I had visited Mr. Williams several times over the last few months.  In his early 60’s he had been diagnosed with lung cancer after years of tobacco use combined with working in the steel mills of Birmingham.  He had moved in with his sister. She lived in a “section 8 housing” apartment in a rough neighborhood.

His family was attentive but they were all working and going to school.  There were times when Mr. Williams was alone.  Quiana, his favorite home health aide, had alerted us at the IDT that he was nearly bed confined.  That week she had found the door unlocked.  Mr. Williams had told her he had left it unlocked so she could get in.

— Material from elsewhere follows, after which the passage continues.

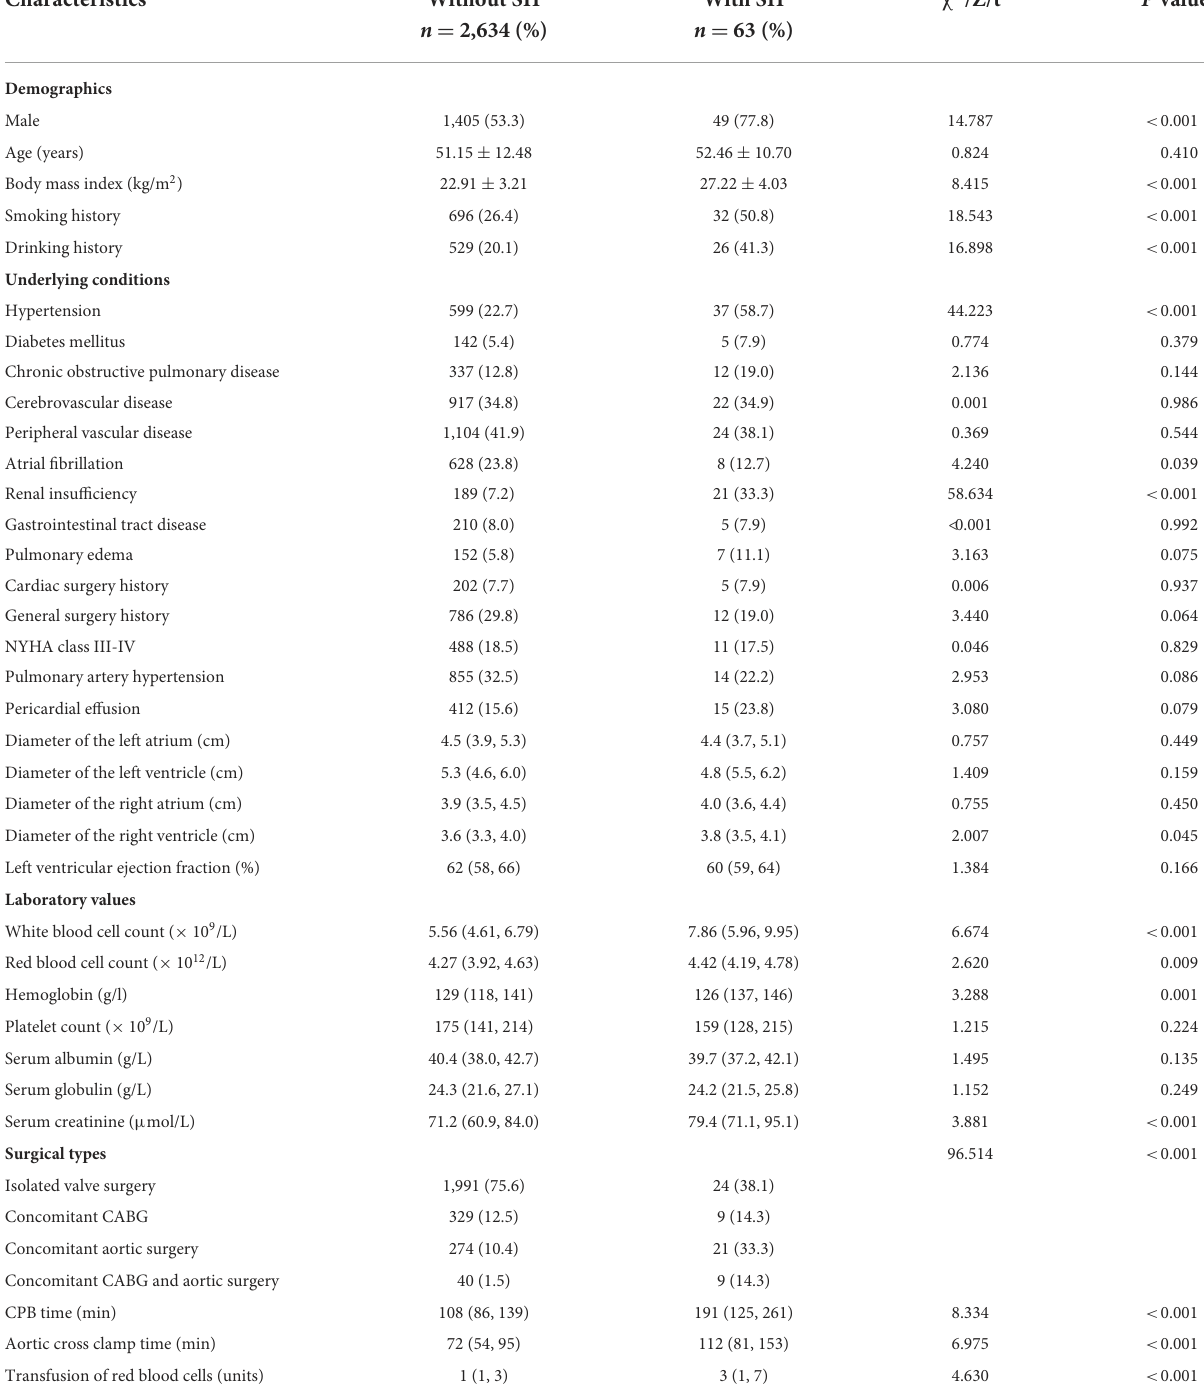
TABLE 1 Univariate analysis of possible risk factors for SH following HVS in the training set.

When I came to visit, I knocked and announced myself.  I could hear Mr. Williams so I tried the door and it came open.  Mr. Williams called me back to his room where I found him propped up in bed with food, water, phone, urinal, and TV all in easy reach.  Despite his diagnosis, Mr. Williams was always cheerful and we exchanged some banter and the latest on Alabama football. It wasn’t until I went to exam him that I found his bottle of morphine extended release tablets, morphine solution and a pistol all in the folds of the bed clothes!

Mr. Williams explained that…. He wanted to stay in his home and not go to the nursing home… His family needed to work and go to school…He needed to leave the door unlocked so his hospice teams and friends could come in…He needed to protect himself and his pain medication!  After all, hadn’t I seen his neighborhood?   He was quite proud of his solution.   Fortunately, we were able to rally family and friends to stay with him and the gun was no longer needed.

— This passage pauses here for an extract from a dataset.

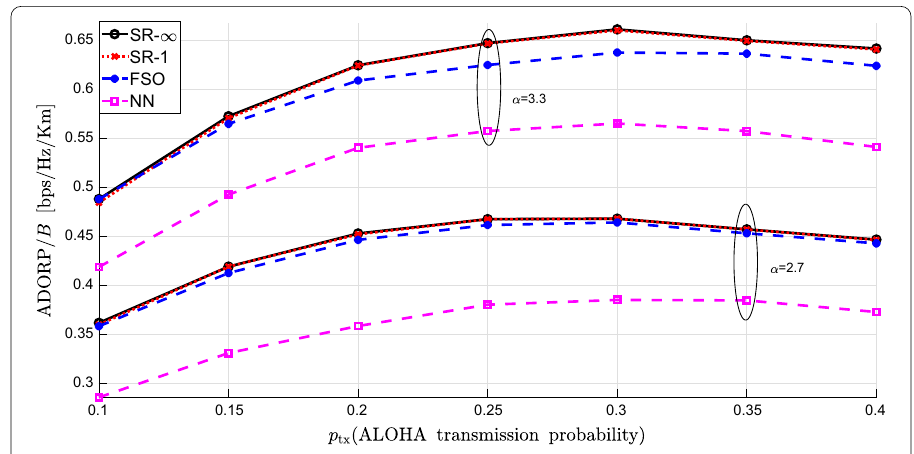
Fig. 2 PZF receiver: Normalized ADORP versus ALOHA transmission probability for the SR, FSO and NN schemes, where N = 2, π r 2 RZ = 10 and α = { 2.7,3.3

This was not the only time we would find a weapon in the bed both at home and even in the personal belonging of a patient transferred into our inpatient unit.  No staff or family member were ever injured but a handful of patients did commit suicide over the last 20 years since I first found the gun in Mr. Williams bed.

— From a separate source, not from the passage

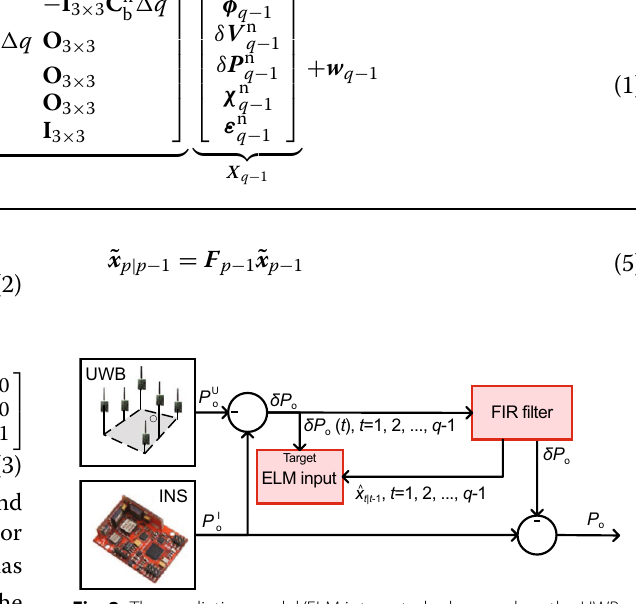
Fig. 2 The predictive model/ELM integrated scheme when the UWB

What should our response be as palliative care providers in the home?  Should safe storage of firearms be part of overall patient health and safety check? Providing counsel on safe storage, risk of accidental discharge of the weapon by a weak or confused patient? I don’t know. We do not need to engage in the political discussion of gun control with patients and families but at the same time we must do what we can to ensure safety of our patients, families and staff.  The reality is that firearms are a ubiquitous part of the landscape for care in the home.